Distance: 8.4 miles (13.5 km) round trip
Trailhead Elevation: 4,200 feet (1,280 meters)
Elevation Gain: 2,300 feet (700 meters)
Hiking Time: 4 - 6 hours
Why hike to Chilnualna Falls? While Yosemite Valley's Mist Trail is world famous for its two waterfalls, the Chilnualna Falls trail has three, plus some lively bonus cascades near the beginning of the trail. It's also practically deserted compared to the Mist Trail. The tradeoffs: it's difficult to get near the uppermost falls at high water or to get near the tallest one at all, and the Mist Trail's falls are taller and, being fed by a larger river, more spectacular. The Chilnualna Falls hike during peak runoff is undoubtedly a memorable experience, though, and it might see fewer hikers over the entire summer than Vernal Fall does during any given June Saturday.
Difficulty: Fairly strenous. It's not as steep as the most challenging stretches of the Mist Trail, but it climbs relentlessly and it's a long hike.
Scenery Summary: Chilnualna Falls consists of a 50-foot (15-meter) fall (pictured above), followed by a series of pools and a 100-foot cascade, followed by a 240-foot (70-meter) capper of a cataract.
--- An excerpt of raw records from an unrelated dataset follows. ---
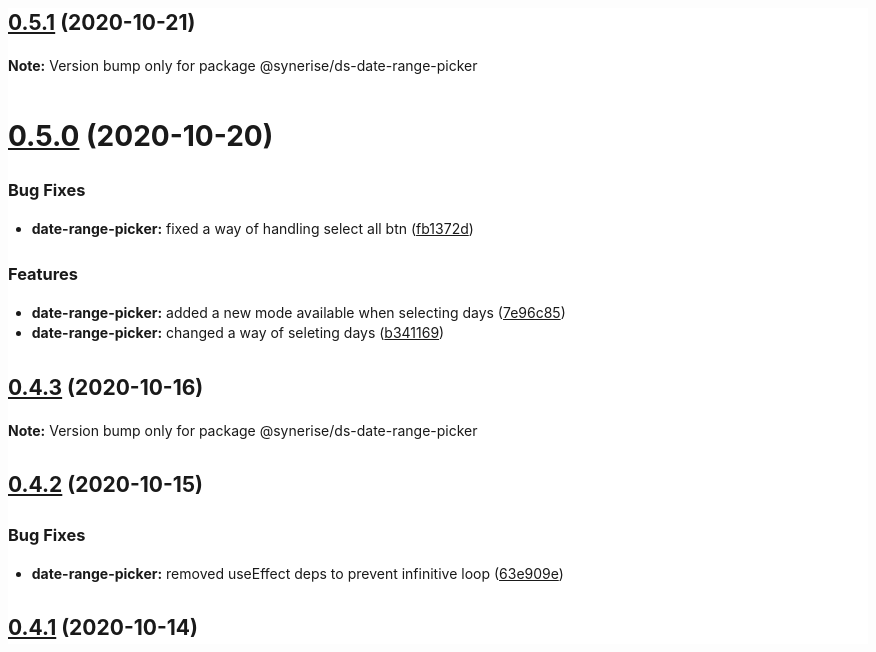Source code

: 
## [0.5.1](https://github.com/Synerise/synerise-design/compare/@synerise/ds-date-range-picker@0.5.0...@synerise/ds-date-range-picker@0.5.1) (2020-10-21)

**Note:** Version bump only for package @synerise/ds-date-range-picker





# [0.5.0](https://github.com/Synerise/synerise-design/compare/@synerise/ds-date-range-picker@0.4.3...@synerise/ds-date-range-picker@0.5.0) (2020-10-20)


### Bug Fixes

* **date-range-picker:** fixed a way of handling select all btn ([fb1372d](https://github.com/Synerise/synerise-design/commit/fb1372d0cde5c1f7bc4b5f96b3c7443c70c24d49))


### Features

* **date-range-picker:** added a new mode available when selecting days ([7e96c85](https://github.com/Synerise/synerise-design/commit/7e96c8517579a73b6e9ddcb3ba0f21ead54f27f4))
* **date-range-picker:** changed a way of seleting days ([b341169](https://github.com/Synerise/synerise-design/commit/b341169a600f960e2958dfaa1ee6beb8163c0510))





## [0.4.3](https://github.com/Synerise/synerise-design/compare/@synerise/ds-date-range-picker@0.4.2...@synerise/ds-date-range-picker@0.4.3) (2020-10-16)

**Note:** Version bump only for package @synerise/ds-date-range-picker





## [0.4.2](https://github.com/Synerise/synerise-design/compare/@synerise/ds-date-range-picker@0.4.1...@synerise/ds-date-range-picker@0.4.2) (2020-10-15)


### Bug Fixes

* **date-range-picker:** removed useEffect deps to prevent infinitive loop ([63e909e](https://github.com/Synerise/synerise-design/commit/63e909eebec78d0ed15f7c098d4346f7a7e506a0))





## [0.4.1](https://github.com/Synerise/synerise-design/compare/@synerise/ds-date-range-picker@0.4.0...@synerise/ds-date-range-picker@0.4.1) (2020-10-14)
Unfortunately, the trail doesn't give you a particularly good view of the climactic fall. You see it from the side when you're a quarter mile or so away, but then the trail disappears into the woods and you don't see it again until the trail opens up near the granite shelf above the fall. You can't get close enough from here to peer over and look down on the 240-foot fall (not the best point of view for a waterfall, anyway) without making it likely that the author of Off the Wall: Death in Yosemite will have to rush out a revised and enlarged edition. So until the park stewards build a viewing platform (which would be welcome at Illilouette Falls, as well), you'll have to be content with hanging out by the cascades and lounging around the upper falls.
Best Time to Visit: In the spring, when there's plenty of water rushing over the falls. This relatively low-elevation hike can get unpleasantly hot by midsummer.
Crowd Factor: Light but not lonely.
Nearest Bathrooms: There are outhouses at the trailhead parking lot. If you have a sensitive nose, you can find bathrooms with plumbing at the Wawona Hotel and at the far end of the Wawona General Store/Pioneer History Center parking lot, about two miles away.
Nearest Snacks: At the Pine Tree Market, half a mile back the way you came. There's also a general store and restaurant at Wawona, roughly two miles (3.2 km) away.
Getting There: Start by finding the Wawona Hotel and General Store in southern Yosemite. They're five miles (8 km) north of the south entrance and 21 miles (34 km) south of Yosemite Valley on Highway 41.
Once you're at the Wawona, drive north across the bridge crossing the South Fork of the Merced River and then turn right on Chilnualna Falls Road. It'll be the first right after the bridge, about a hundred meters north of it. Once you're on Chilnualna Falls Road, go just over 1.5 miles (2.5 km) to the trailhead parking lot, which will be on your right. Here are Google Street View panoramas of the Chilnualna Road turnoff, the turnoff to the parking area, and the trailhead area.
Parking: There's a dirt lot near the trailhead. It holds twenty or so cars, and it's rarely full.
Trail Notes and Hazards: After you park, walk back up to Chilnualna Falls Road and hike another hundred meters or so along it to reach the trailhead. The trail forks here, though the forks rejoin after about a quarter mile. The right fork is for hikers only, the left for horses. The hikers-only fork is more scenic, climbing past a series of bonus cascades that are worth a visit all by themselves.
Avoid getting too close to the stream near the falls when the water's high. The combination of fast water and slippery granite riverbed make clambering out again an unlikely bet, no matter how motivated you may be by the 240-foot precipice you're sliding towards.
If you hike early enough in the year, you'll have to cross two streams too wide to jump before you reach the falls. Both are shallow and have log crossings, and shouldn't present much difficulty. If you want to get all the way to the top of the uppermost cascade, though, you'll have to ford a third stream that's deeper and more challenging. You can indulge your inner acrobat and try the rather tenuous log crossing a short ways downstream if you like, but if you're hiking during the high water period, figure on getting wet whichever route you take.
There's poison oak along the trail, though not much of it. I've also seen a rattlesnake about as big around as - oh, I don't know, let's say one of your smaller twin engine aircraft - crossing the road near the trailhead. This area should be nearing the top of their range, though; it might have just been somebody's pet.